Dealing with Unhealthy Emotions in Ministry

Posted by Aaron Buer on October 6, 2022

Ministry is hard. Yep, that’s obvious. But why? Well, consider some of the negative emotions you might have experienced over the last few weeks:  

  • Envy. That church across town is growing like crazy while your church growth is flat. 
  • Anger. That four page letter you received from a congregant about your sermon last weekend. Let’s just say it wasn’t flattering.  
  • Resentment. That staff member who left. It’s not that he left. It’s when he left and how he left you hanging.  
  • Anxiety. You’re exhausted and another sermon is due on Sunday. How are you going to pull this off?

What do we do with all these negative emotions that we didn’t ask for and don’t want, but nevertheless show up in our minds and hearts? This is an important question because left unchecked, these emotions are capable of producing enormous damage in us and in our churches.  

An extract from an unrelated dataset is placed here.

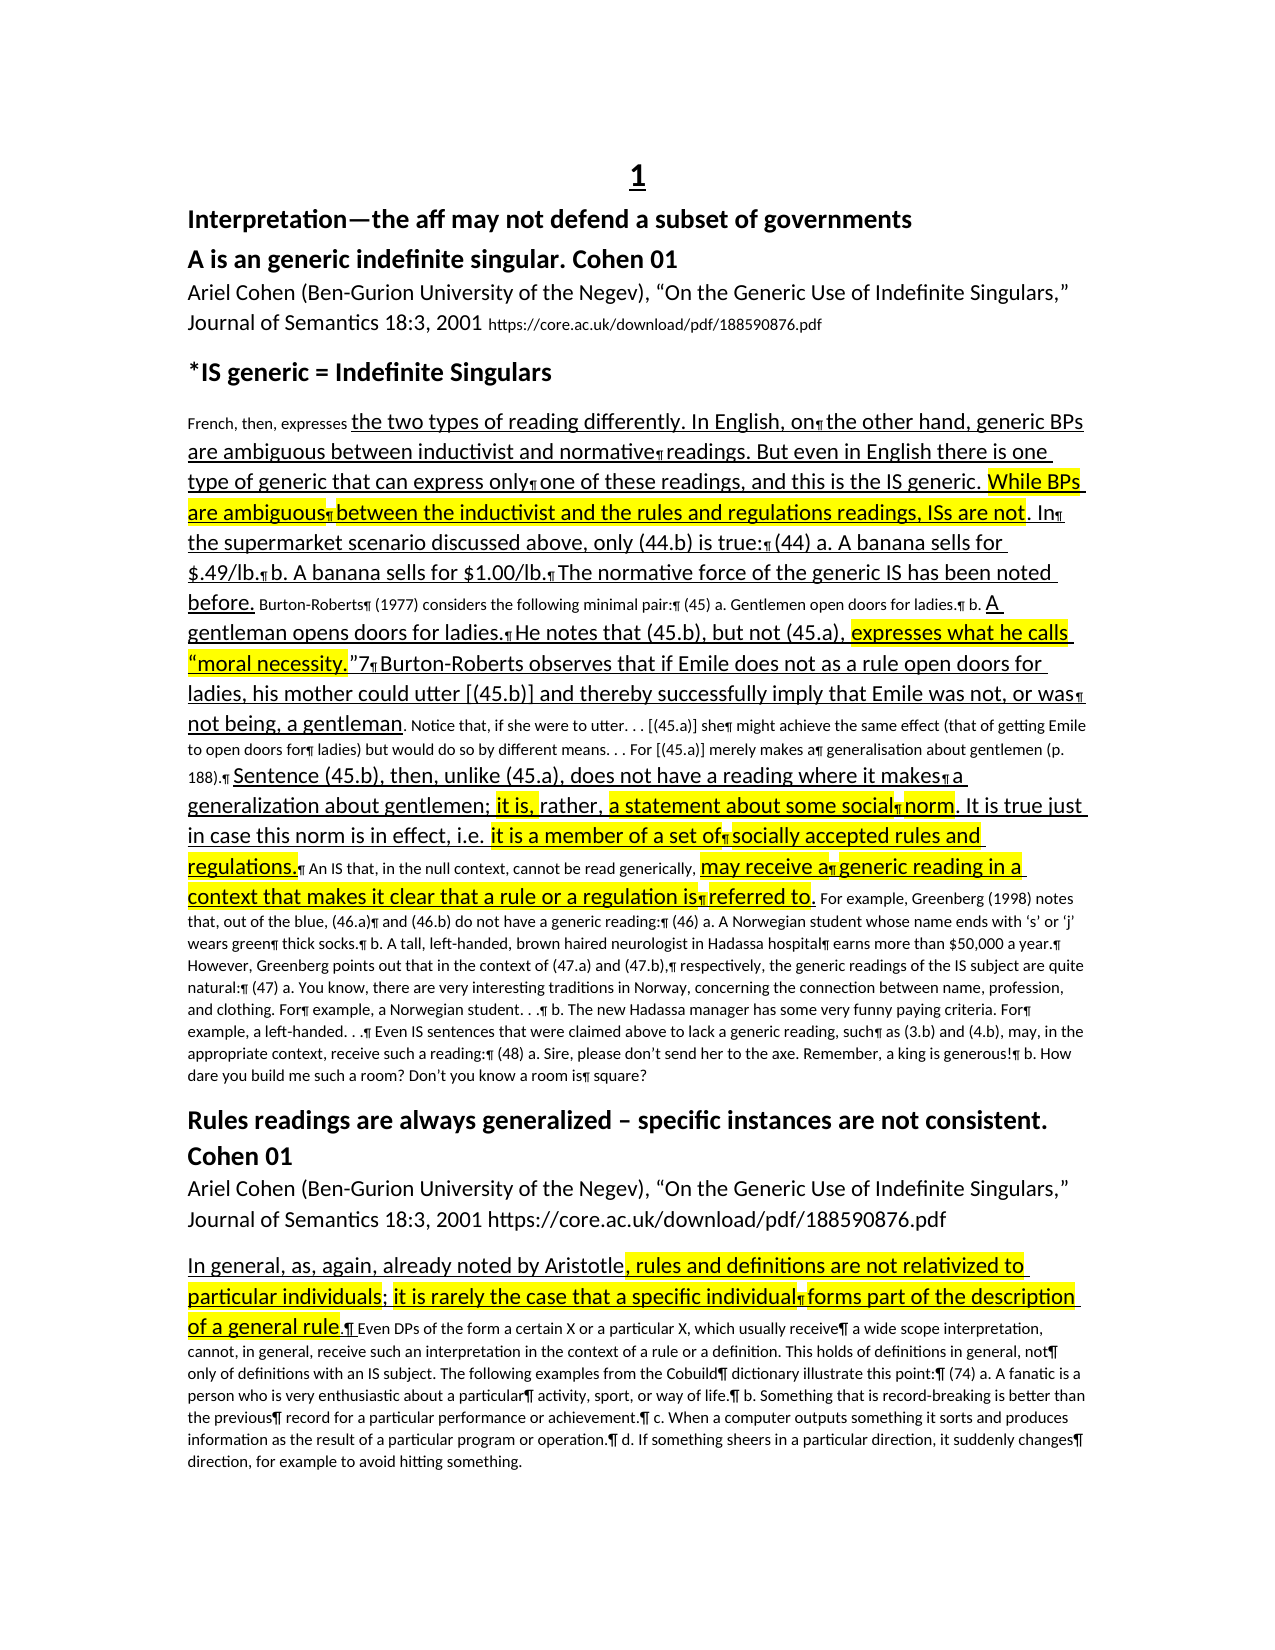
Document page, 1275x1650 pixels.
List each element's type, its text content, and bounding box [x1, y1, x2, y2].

text Ariel Cohen (Ben-Gurion University of the Negev), “On the Generic Use of Indefinite Singulars,” Journal of Semantics 18:3, 2001 https://core.ac.uk/download/pdf/188590876.pdf [187, 278, 1087, 336]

I’ve been spending some time in Paul’s letter to the Galatians, thinking about the conflict between the flesh and the Spirit within each of us. Part of the list of the “acts of the flesh” that Paul provides gives us a glimpse of what could happen in us and in our churches if we don’t address our negative emotions.  

“…hatred, discord, jealousy, fits of rage, selfish ambition, dissensions, factions and envy…”

Galatians 5:20-21

The negative emotions we experience have the potential to do serious damage in our hearts, families and churches.  

So, how do we avoid this? I find Paul’s words so helpful here.  

“So I say, walk by the Spirit, and you will not gratify the desires of the flesh.”

Gratifying the flesh would involve expressing or repressing our negative emotions in ways that are unhealthy, that lead to the discord, dissensions and factions that Paul talked about.

Why? Because the flesh always entices us to seek fulfillment for our desires and emotions in anything and everything that’s not God.

Notice that Paul doesn’t simply say, “Don’t gratify the desires of the flesh.” He essentially says, “If you walk by the Spirit…you won’t [gratify the desires of the flesh].”  

There is a massive difference here. One is all about our effort. Do better. Try harder. The other is about all about the transformational power of the Holy Spirit at work within us.

You already know that trying harder isn’t going to accomplish much. But the power of the Holy Spirit is a different story altogether.  

I’ve been reminded this week of how important it is for us as pastors and ministry leaders to live connected to the Holy Spirit. The Spirit empowers us to say no to the desires of the flesh and yes to the movement of God in our hearts.  

So, how are you staying connected to the Holy Spirit this week? How is your time in the Scriptures?

Are you investing in intentional, honest and accountable relationships with other Jesus followers? So often in my life, the Spirit guides, encourages and challenges through other believers that I am journeying with.  

Wrap Up

Could I challenge you? This matters. Living connected to the Spirit is critical to our health and longevity in ministry. 

It’s critical to the well-being of our families and our churches. Ministry is challenging and emotionally complex. How we navigate the emotions of ministry is so important.

May you live connected to the power of the Holy Spirit this week as we all navigate the complex emotions of ministry.